▸ EXERCISE PROMPT:
Retype the data that follows exactly. No pictures belong in the copy.

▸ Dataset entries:

+ + + + + + +

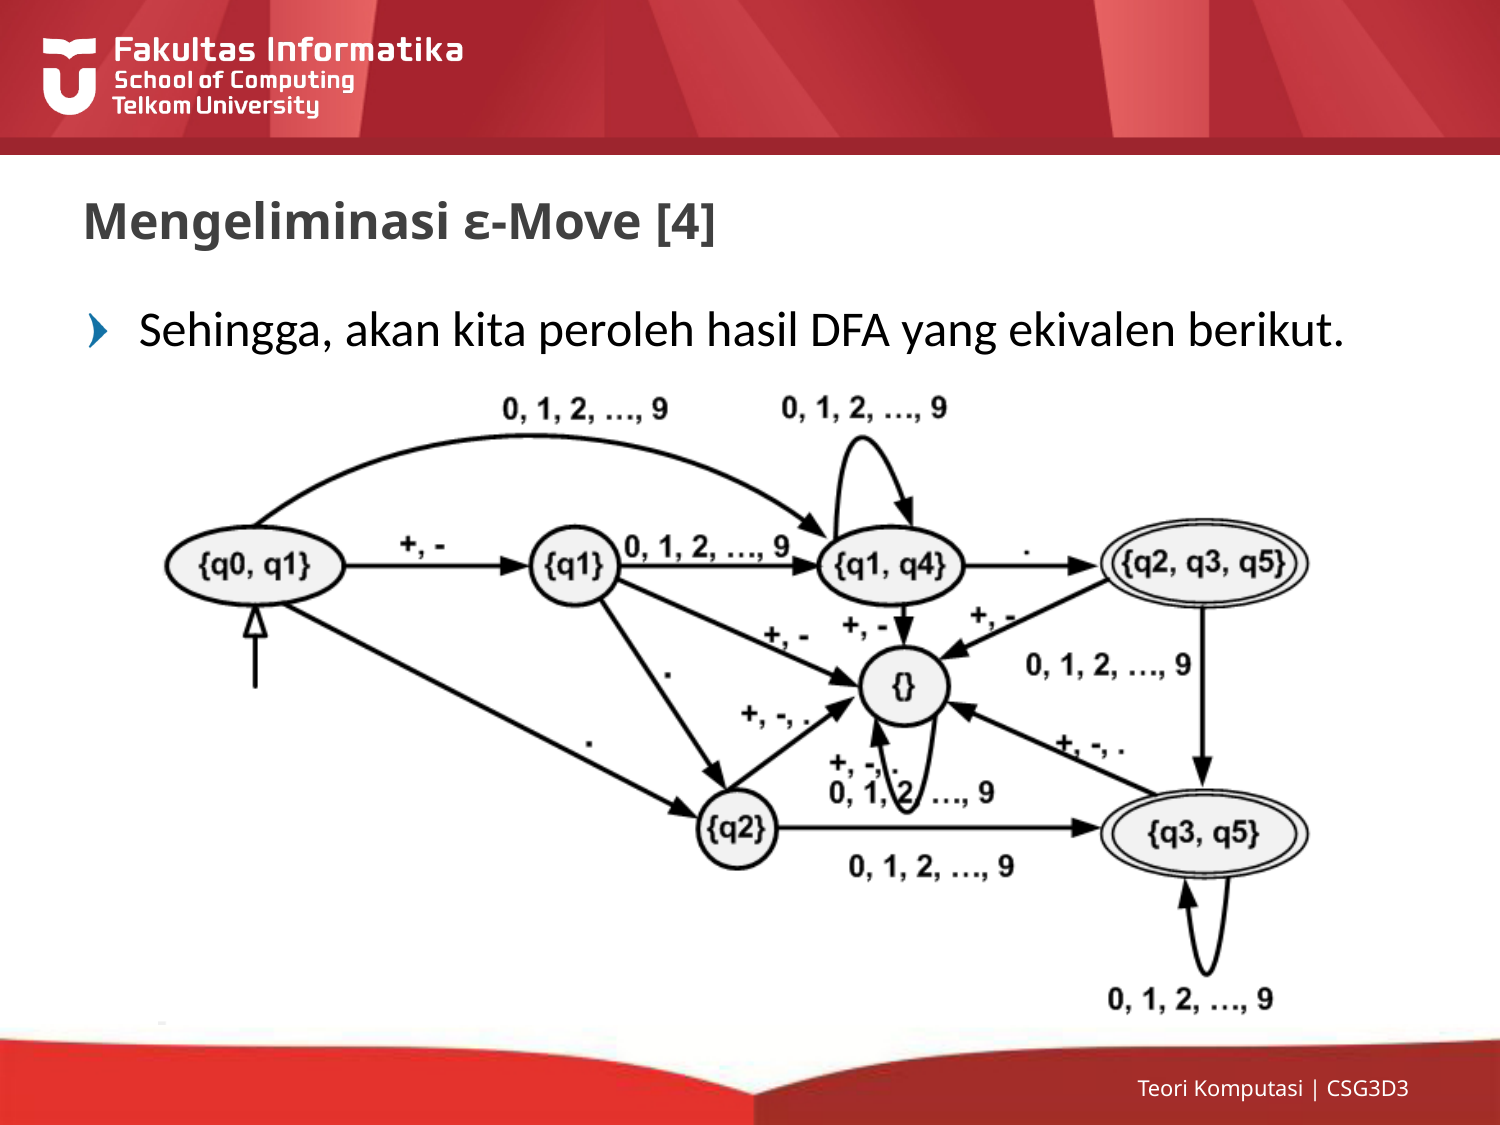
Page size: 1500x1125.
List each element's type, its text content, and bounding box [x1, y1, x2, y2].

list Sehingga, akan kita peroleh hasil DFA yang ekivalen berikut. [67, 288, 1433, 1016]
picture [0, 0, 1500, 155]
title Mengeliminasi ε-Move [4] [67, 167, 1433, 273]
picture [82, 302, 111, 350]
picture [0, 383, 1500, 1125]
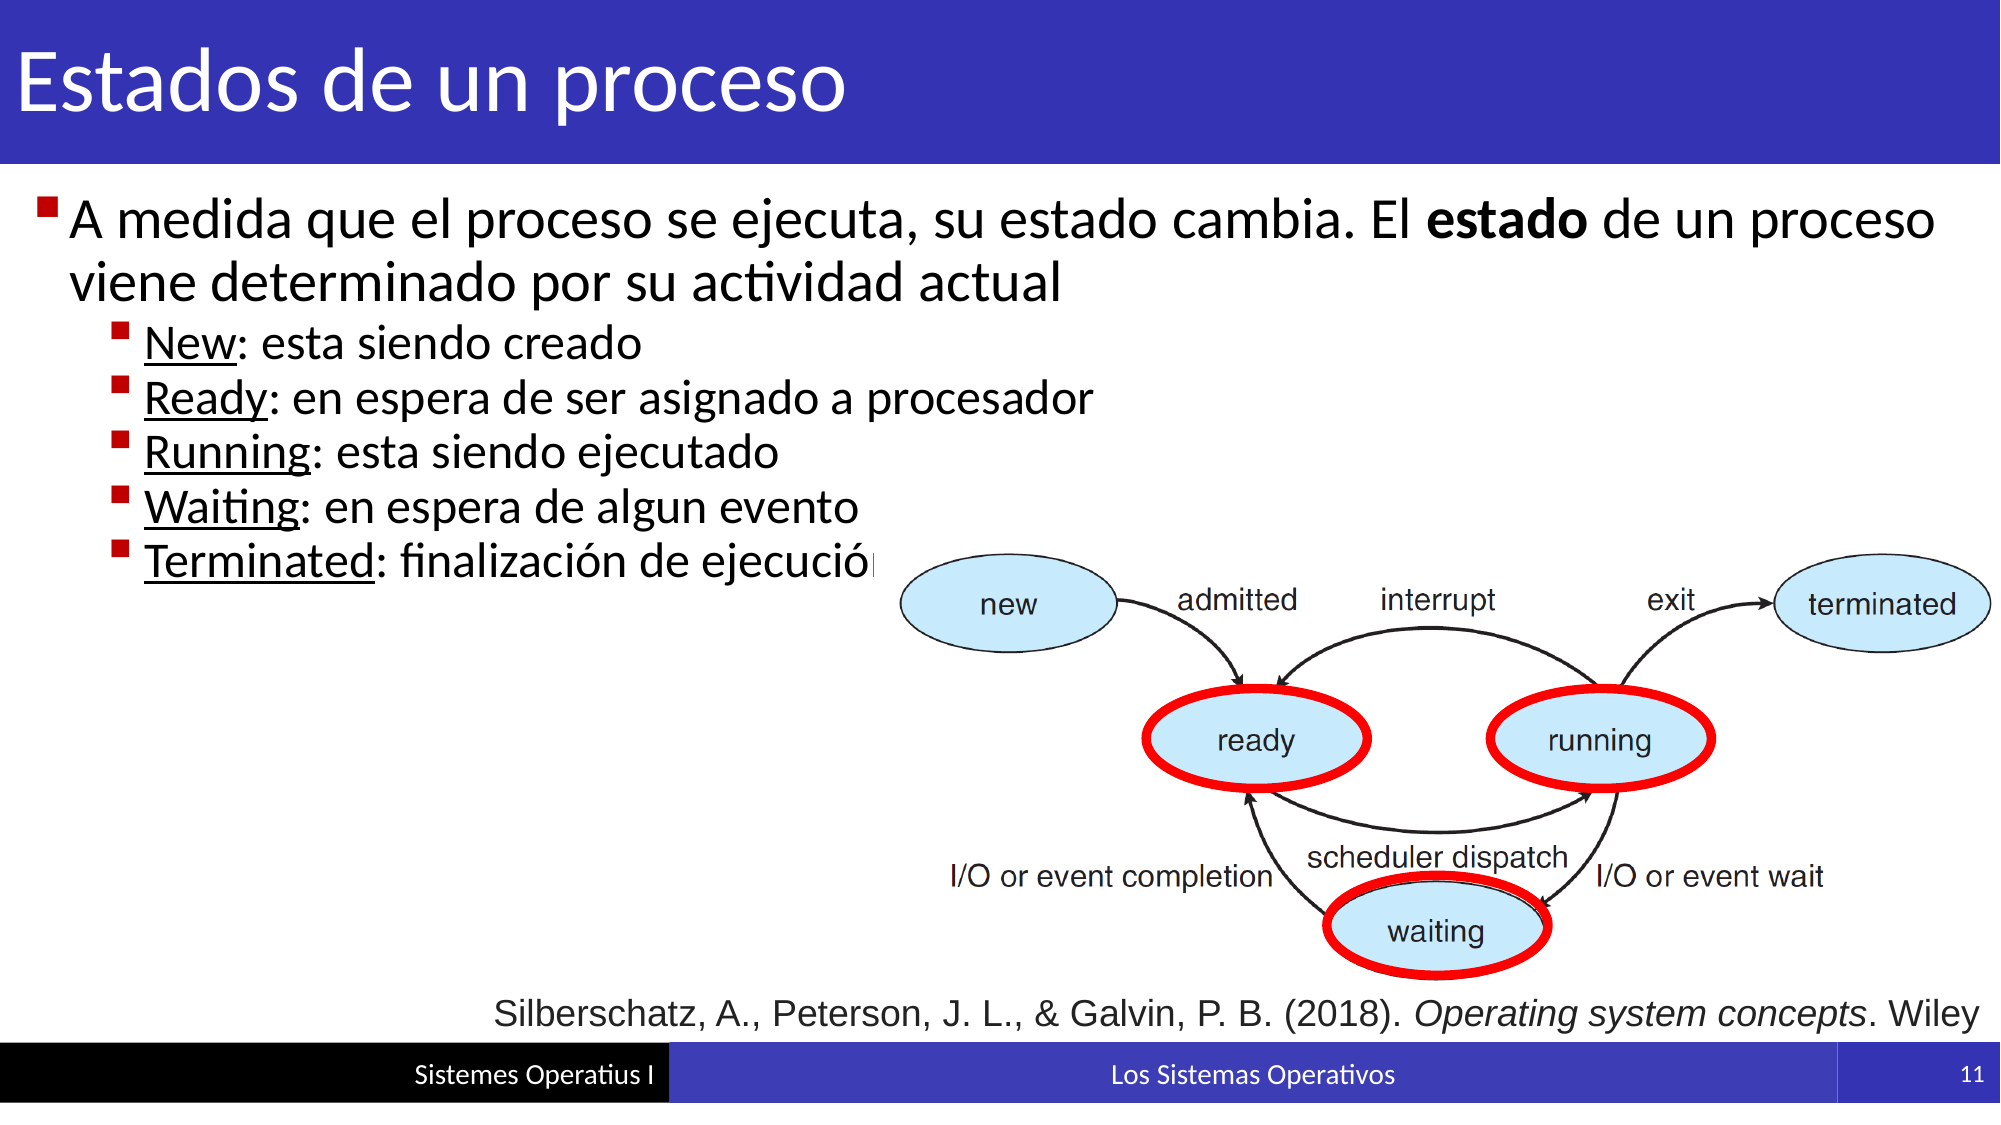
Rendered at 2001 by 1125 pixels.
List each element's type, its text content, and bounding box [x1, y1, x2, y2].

+ + + + + + +

▸ RESULT OF THIS TASK:
Page size: 1500x1125.
List each element's type, its text content, and bounding box [x1, y1, x2, y2].

list Sehingga, akan kita peroleh hasil DFA yang ekivalen berikut. [67, 288, 1433, 1016]
picture [0, 0, 1500, 155]
title Mengeliminasi ε-Move [4] [67, 167, 1433, 273]
picture [82, 302, 111, 350]
picture [0, 383, 1500, 1125]
Rendered at 2001 by 1125 pixels.
List each element's type, its text content, and bounding box [x1, y1, x2, y2].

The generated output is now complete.